Instruction.
Please figure out how many lines in the material contain "styling", and give only that number.

Input data.
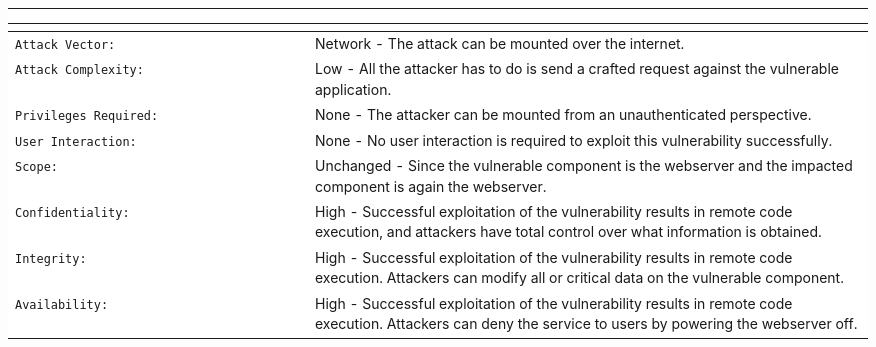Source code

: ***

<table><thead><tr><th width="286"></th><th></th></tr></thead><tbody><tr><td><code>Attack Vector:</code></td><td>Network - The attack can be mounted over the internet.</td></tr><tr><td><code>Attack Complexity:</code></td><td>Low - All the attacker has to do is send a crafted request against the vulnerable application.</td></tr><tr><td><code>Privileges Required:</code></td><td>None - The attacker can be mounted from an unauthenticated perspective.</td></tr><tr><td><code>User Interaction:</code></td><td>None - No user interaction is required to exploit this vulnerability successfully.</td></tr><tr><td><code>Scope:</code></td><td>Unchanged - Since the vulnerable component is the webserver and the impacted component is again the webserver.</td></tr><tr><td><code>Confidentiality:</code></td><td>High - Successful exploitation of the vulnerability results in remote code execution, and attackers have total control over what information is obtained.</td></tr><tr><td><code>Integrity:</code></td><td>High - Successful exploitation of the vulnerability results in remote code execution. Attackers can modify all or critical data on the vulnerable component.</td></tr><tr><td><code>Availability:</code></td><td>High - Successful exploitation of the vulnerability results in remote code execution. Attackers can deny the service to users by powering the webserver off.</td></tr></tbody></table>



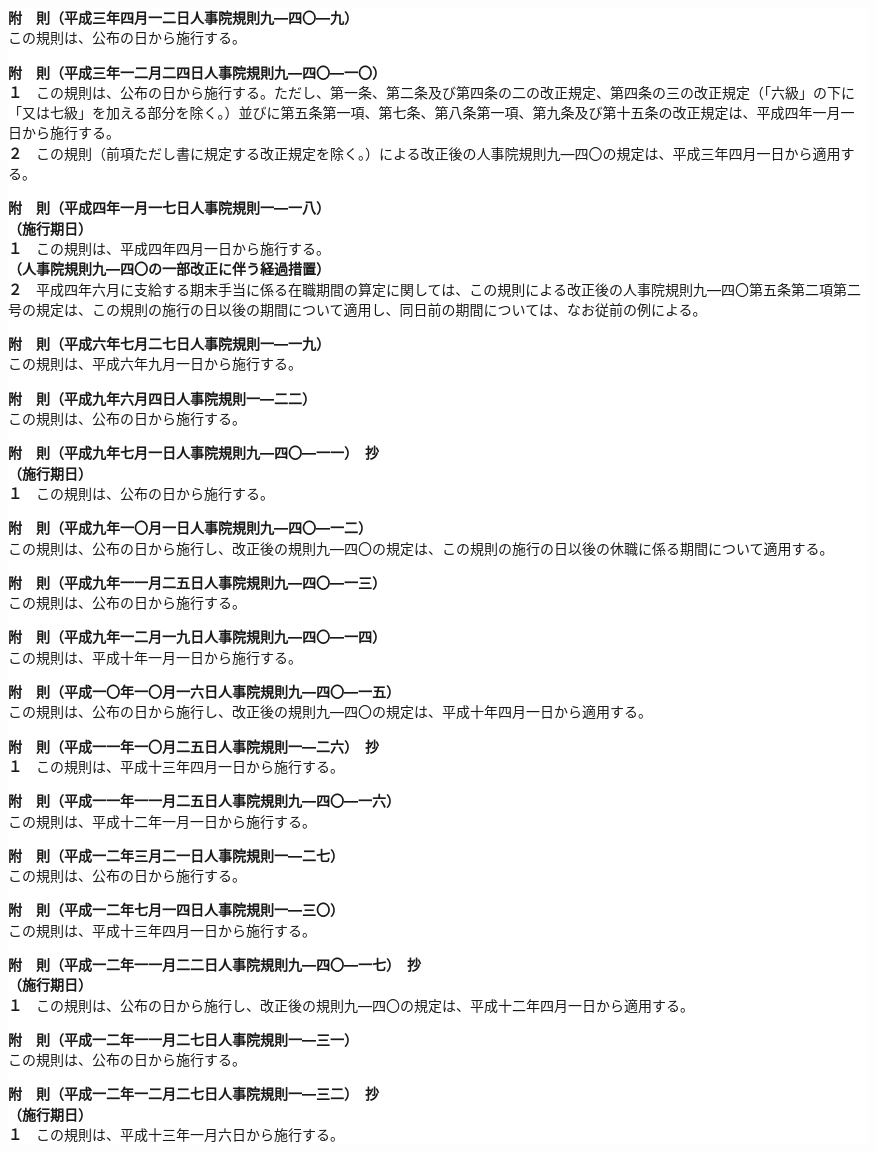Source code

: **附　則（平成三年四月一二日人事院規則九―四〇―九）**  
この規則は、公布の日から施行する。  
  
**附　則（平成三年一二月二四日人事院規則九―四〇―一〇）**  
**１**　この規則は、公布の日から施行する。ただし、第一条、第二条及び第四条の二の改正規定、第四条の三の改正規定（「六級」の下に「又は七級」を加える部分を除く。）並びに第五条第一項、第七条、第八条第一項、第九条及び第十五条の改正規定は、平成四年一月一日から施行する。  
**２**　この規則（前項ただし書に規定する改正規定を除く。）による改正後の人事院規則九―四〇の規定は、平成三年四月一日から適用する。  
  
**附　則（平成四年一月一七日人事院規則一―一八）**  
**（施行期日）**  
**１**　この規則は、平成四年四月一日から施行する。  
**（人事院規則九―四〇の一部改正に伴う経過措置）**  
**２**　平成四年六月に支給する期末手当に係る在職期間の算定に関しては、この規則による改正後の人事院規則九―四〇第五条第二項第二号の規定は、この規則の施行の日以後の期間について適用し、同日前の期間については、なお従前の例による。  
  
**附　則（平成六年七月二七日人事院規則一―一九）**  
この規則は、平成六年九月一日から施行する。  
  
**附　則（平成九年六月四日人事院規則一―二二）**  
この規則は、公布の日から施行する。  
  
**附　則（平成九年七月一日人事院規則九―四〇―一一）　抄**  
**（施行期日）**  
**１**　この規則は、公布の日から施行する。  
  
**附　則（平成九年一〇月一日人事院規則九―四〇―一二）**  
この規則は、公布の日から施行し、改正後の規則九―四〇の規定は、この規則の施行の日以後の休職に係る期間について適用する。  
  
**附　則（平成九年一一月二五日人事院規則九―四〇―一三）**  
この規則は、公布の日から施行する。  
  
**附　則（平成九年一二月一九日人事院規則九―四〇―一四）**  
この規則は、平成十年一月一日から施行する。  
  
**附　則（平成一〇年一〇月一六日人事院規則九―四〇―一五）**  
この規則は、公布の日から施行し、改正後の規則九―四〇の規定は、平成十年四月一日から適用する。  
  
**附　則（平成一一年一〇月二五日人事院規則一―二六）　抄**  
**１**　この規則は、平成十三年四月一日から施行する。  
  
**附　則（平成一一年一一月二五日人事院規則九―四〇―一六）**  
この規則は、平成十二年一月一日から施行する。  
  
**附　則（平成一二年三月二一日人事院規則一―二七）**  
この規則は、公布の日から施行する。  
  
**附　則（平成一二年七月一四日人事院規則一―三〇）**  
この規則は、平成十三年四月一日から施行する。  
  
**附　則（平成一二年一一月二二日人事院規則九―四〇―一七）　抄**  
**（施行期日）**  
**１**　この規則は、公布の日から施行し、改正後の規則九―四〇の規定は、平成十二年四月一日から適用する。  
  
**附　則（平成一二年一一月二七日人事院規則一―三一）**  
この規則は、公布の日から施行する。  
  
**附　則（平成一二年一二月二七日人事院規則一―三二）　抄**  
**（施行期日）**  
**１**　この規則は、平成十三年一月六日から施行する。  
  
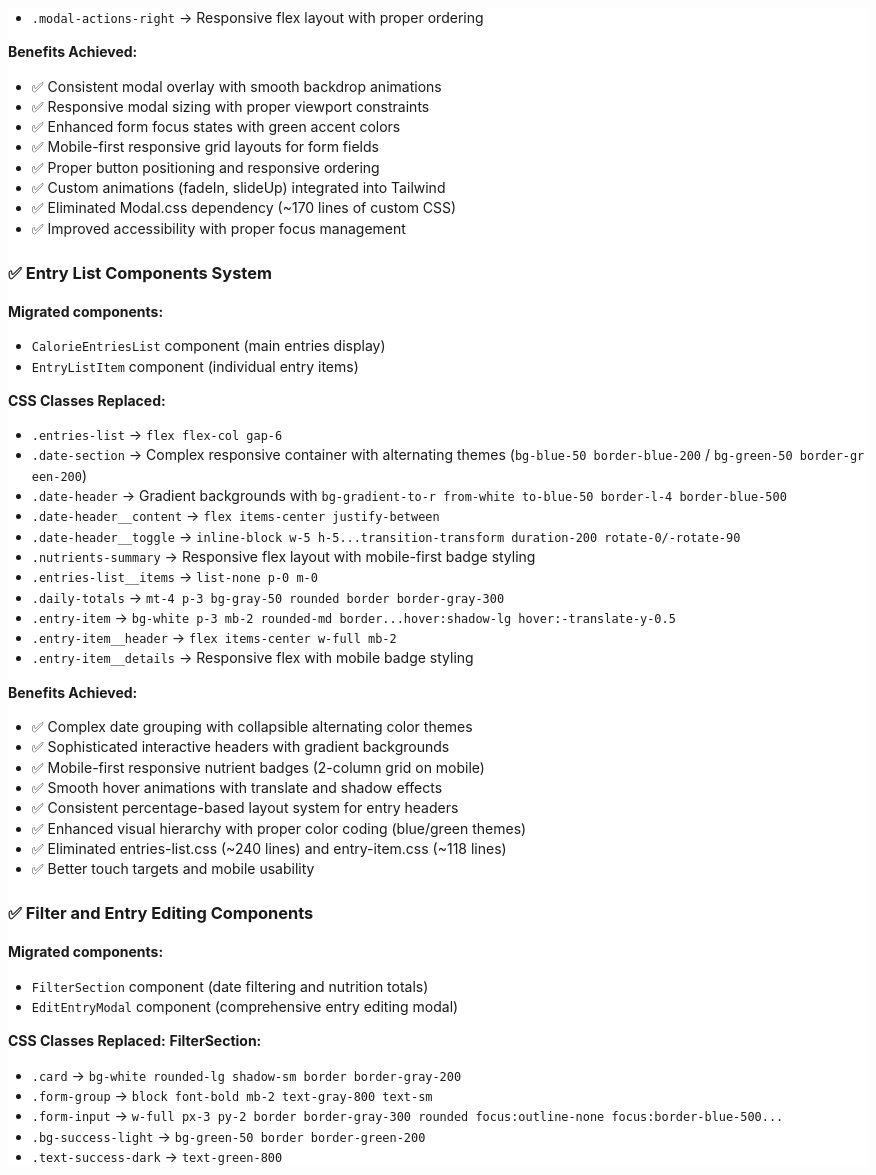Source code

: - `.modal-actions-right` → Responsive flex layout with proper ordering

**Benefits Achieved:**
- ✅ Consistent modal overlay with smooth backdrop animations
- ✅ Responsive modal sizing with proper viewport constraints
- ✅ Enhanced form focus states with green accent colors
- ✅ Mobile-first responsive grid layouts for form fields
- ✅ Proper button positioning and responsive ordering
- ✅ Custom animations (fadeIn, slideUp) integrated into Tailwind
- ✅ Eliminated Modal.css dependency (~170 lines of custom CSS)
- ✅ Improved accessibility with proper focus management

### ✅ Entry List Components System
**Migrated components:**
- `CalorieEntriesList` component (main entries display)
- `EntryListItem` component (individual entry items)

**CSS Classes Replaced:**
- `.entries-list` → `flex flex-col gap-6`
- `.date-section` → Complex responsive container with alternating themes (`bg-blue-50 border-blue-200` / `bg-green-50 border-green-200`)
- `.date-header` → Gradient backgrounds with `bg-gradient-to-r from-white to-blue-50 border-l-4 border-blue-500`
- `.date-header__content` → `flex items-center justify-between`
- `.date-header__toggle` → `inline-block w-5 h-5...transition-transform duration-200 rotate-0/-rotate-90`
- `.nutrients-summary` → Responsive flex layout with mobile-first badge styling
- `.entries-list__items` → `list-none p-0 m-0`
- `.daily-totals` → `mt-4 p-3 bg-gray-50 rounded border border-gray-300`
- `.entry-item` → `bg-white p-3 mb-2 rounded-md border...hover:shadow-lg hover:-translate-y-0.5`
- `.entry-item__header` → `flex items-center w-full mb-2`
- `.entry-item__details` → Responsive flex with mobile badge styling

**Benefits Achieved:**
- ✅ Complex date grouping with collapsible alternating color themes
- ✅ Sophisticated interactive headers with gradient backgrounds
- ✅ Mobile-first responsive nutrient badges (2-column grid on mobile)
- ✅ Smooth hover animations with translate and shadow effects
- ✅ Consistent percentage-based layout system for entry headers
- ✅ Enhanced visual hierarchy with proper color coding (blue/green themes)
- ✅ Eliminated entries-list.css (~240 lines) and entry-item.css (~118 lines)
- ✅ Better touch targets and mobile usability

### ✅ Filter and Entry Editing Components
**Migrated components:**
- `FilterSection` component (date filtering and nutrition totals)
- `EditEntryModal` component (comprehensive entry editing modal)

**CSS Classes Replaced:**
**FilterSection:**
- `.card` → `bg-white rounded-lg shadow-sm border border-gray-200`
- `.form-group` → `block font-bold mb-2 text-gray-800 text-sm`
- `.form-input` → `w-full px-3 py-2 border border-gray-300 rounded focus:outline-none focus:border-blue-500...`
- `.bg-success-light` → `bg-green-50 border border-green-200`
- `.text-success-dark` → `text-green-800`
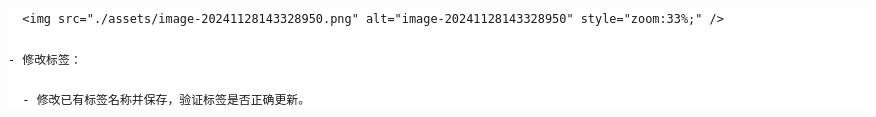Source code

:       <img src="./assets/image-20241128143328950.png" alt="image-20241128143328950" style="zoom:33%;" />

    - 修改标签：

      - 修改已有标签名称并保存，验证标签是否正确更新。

Expected answer.
2